Tuesday, July 13, 2010

Green Eggs and Ham


Perhaps one of the more startling effects of moving far far away from your food source is how we have demonized foods that are, in fact, good for us while replacing them in our diet with non-foods (high fructose corn syrup and industrial corn are not actual foods, for example, having been made - or perfected - in a chemistry lab rather than in nature). One such example is the incredible, edible egg (whatever happened to that campaign?).

According to the USDA's nutritional guidelines, one egg has approximately 70 calories, including 7 grams of protein. Said protein has an Amino Acid Score of 136 (the Amino Acid Score measures protein quality, with a score of 100 or more being a complete protein requiring no supplements). Where eggs have been most demonized is in their cholesterol content, but the evidence that eggs in and of themselves cause elevated blood cholesterol is spurious at best. In fact, one study, Balancing and Communicating Risks and Benefits Associated with Egg Consumption: A Relative Risk, "shows that eggs' contribution to coronary heart disease (CHD) is insignificant when compared to other CHD risk factors such as age, male sex, genetics, smoking, high blood cholesterol, high blood pressure, physical inactivity, obesity and overweight, diabetes, alcohol and stress." [Tran N, Barraj L, Mink P, McNamara D. Abstract presented at Experimental Biology 2007.]
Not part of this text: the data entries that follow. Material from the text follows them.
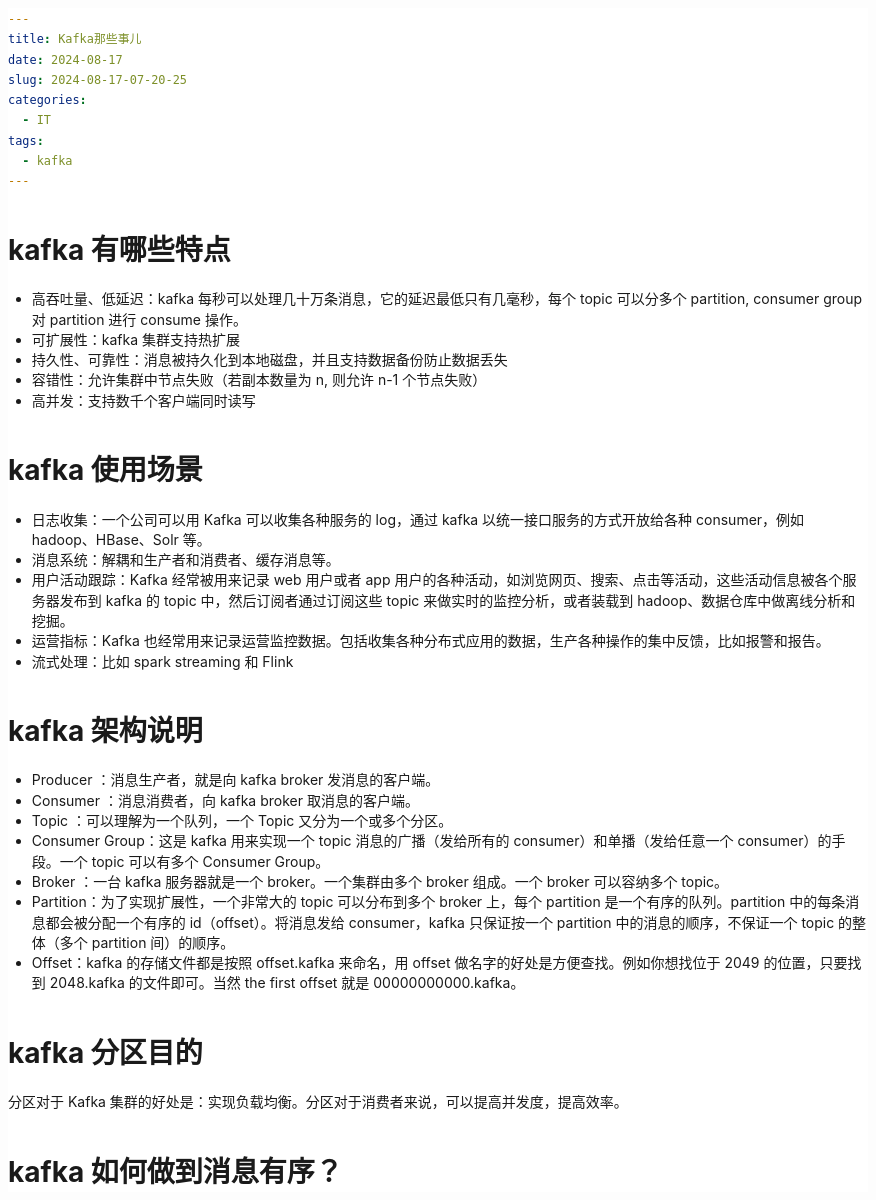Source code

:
 ```yaml
---
title: Kafka那些事儿
date: 2024-08-17
slug: 2024-08-17-07-20-25
categories:
  - IT
tags:
  - kafka
---
```


# kafka 有哪些特点

- 高吞吐量、低延迟：kafka 每秒可以处理几十万条消息，它的延迟最低只有几毫秒，每个 topic 可以分多个 partition, consumer group 对 partition 进行 consume 操作。
- 可扩展性：kafka 集群支持热扩展
- 持久性、可靠性：消息被持久化到本地磁盘，并且支持数据备份防止数据丢失
- 容错性：允许集群中节点失败（若副本数量为 n, 则允许 n-1 个节点失败）
- 高并发：支持数千个客户端同时读写

# kafka 使用场景

- 日志收集：一个公司可以用 Kafka 可以收集各种服务的 log，通过 kafka 以统一接口服务的方式开放给各种 consumer，例如 hadoop、HBase、Solr 等。
- 消息系统：解耦和生产者和消费者、缓存消息等。
- 用户活动跟踪：Kafka 经常被用来记录 web 用户或者 app 用户的各种活动，如浏览网页、搜索、点击等活动，这些活动信息被各个服务器发布到 kafka 的 topic 中，然后订阅者通过订阅这些 topic 来做实时的监控分析，或者装载到 hadoop、数据仓库中做离线分析和挖掘。
- 运营指标：Kafka 也经常用来记录运营监控数据。包括收集各种分布式应用的数据，生产各种操作的集中反馈，比如报警和报告。
- 流式处理：比如 spark streaming 和 Flink

# kafka 架构说明

- Producer ：消息生产者，就是向 kafka broker 发消息的客户端。
- Consumer ：消息消费者，向 kafka broker 取消息的客户端。
- Topic ：可以理解为一个队列，一个 Topic 又分为一个或多个分区。
- Consumer Group：这是 kafka 用来实现一个 topic 消息的广播（发给所有的 consumer）和单播（发给任意一个 consumer）的手段。一个 topic 可以有多个 Consumer Group。
- Broker ：一台 kafka 服务器就是一个 broker。一个集群由多个 broker 组成。一个 broker 可以容纳多个 topic。
- Partition：为了实现扩展性，一个非常大的 topic 可以分布到多个 broker 上，每个 partition 是一个有序的队列。partition 中的每条消息都会被分配一个有序的 id（offset）。将消息发给 consumer，kafka 只保证按一个 partition 中的消息的顺序，不保证一个 topic 的整体（多个 partition 间）的顺序。
- Offset：kafka 的存储文件都是按照 offset.kafka 来命名，用 offset 做名字的好处是方便查找。例如你想找位于 2049 的位置，只要找到 2048.kafka 的文件即可。当然 the first offset 就是 00000000000.kafka。

# kafka 分区目的

分区对于 Kafka 集群的好处是：实现负载均衡。分区对于消费者来说，可以提高并发度，提高效率。

# kafka 如何做到消息有序？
Other studies have shown that fetuses thrive when their moms eat eggs during pregnancy; and yet another study shows that elderly people can safely eat three egg a day.

In short, eggs are good for you. What's not so good is buying eggs from commercial hen houses where layers are maltreated and which are basically legendary in the animal rights' community for heinous farming practices.
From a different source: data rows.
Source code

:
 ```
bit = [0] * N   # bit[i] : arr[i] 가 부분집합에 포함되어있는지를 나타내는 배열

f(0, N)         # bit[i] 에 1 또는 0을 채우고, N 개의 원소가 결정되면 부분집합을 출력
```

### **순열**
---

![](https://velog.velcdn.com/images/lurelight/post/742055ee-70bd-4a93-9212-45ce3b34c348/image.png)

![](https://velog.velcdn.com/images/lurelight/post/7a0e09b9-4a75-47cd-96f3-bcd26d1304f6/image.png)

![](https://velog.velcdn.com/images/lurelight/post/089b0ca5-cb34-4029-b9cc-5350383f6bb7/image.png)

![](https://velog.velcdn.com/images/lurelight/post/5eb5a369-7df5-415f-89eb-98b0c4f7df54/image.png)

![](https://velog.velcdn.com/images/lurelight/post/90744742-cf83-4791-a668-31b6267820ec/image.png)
I have an egg share that comes from the same farm (La Baraja) where I get my vegetables. Whether for breakfast or not, a vegetable frittata is quick, easy and delicious meal, low in calories and high in nutrients. You can put basically any vegetable into a pan, saute in olive oil (I do not like the way butter makes my eggs taste, but if you prefer, butter away!), add a couple of whipped eggs. Flip, and you have a frittata.
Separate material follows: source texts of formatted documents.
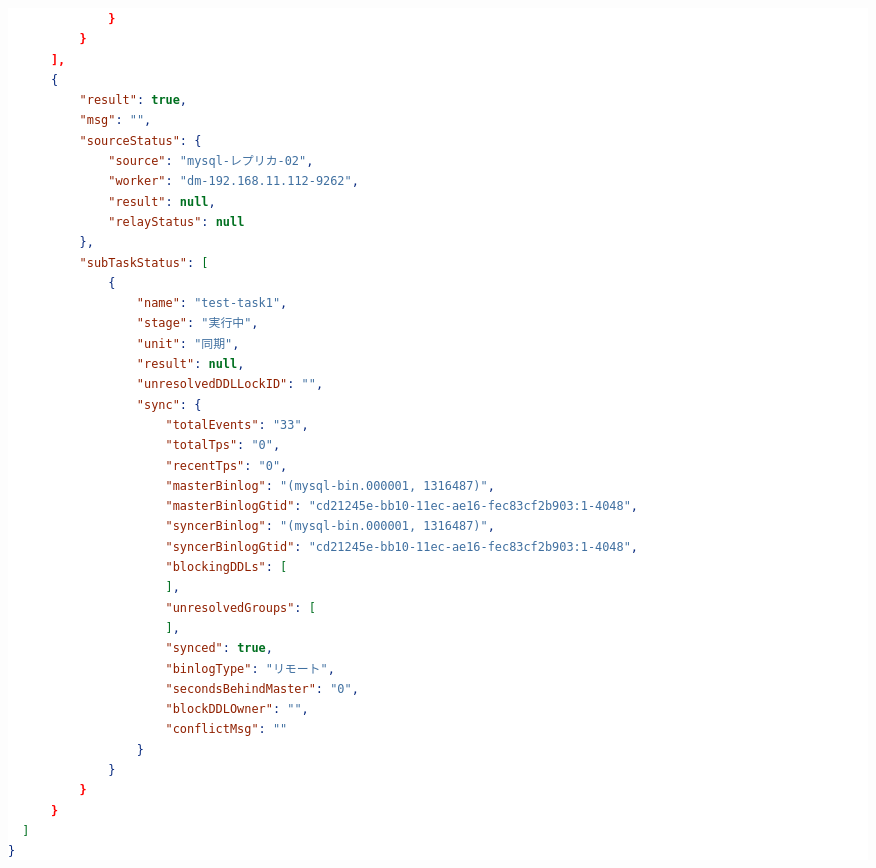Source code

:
 ```json
              }
          }
      ],
      {
          "result": true,
          "msg": "",
          "sourceStatus": {
              "source": "mysql-レプリカ-02",
              "worker": "dm-192.168.11.112-9262",
              "result": null,
              "relayStatus": null
          },
          "subTaskStatus": [
              {
                  "name": "test-task1",
                  "stage": "実行中",
                  "unit": "同期",
                  "result": null,
                  "unresolvedDDLLockID": "",
                  "sync": {
                      "totalEvents": "33",
                      "totalTps": "0",
                      "recentTps": "0",
                      "masterBinlog": "(mysql-bin.000001, 1316487)",
                      "masterBinlogGtid": "cd21245e-bb10-11ec-ae16-fec83cf2b903:1-4048",
                      "syncerBinlog": "(mysql-bin.000001, 1316487)",
                      "syncerBinlogGtid": "cd21245e-bb10-11ec-ae16-fec83cf2b903:1-4048",
                      "blockingDDLs": [
                      ],
                      "unresolvedGroups": [
                      ],
                      "synced": true,
                      "binlogType": "リモート",
                      "secondsBehindMaster": "0",
                      "blockDDLOwner": "",
                      "conflictMsg": ""
                  }
              }
          }
      }
  ]
}
```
Personally, I like using up my greens this way. I take whatever greens I have handy - purslane/verdolaga, collards, chard, herbs - and I end up with green eggs (with or without the ham; in today's recipe, I used duck). Read some Dr. Seuss with your meal, and even your kids will be eating!

Green Eggs and (Ham)
aka Veggie Frittata


  • 2 farm eggs
  • 2 T olive oil
  • 1/4 cup meat of choice (I used Duck Rillettes)
  • 2-3 cups of green (leafy) vegetables, chopped into bite-size pieces
Place olive oil in saute pan, lightly grill vegetables until slightly soft. Whip two eggs. Sprinkle meat over vegetable mixture, add eggs making sure they spread to edges of pan. When solid, flip once. Serve hot!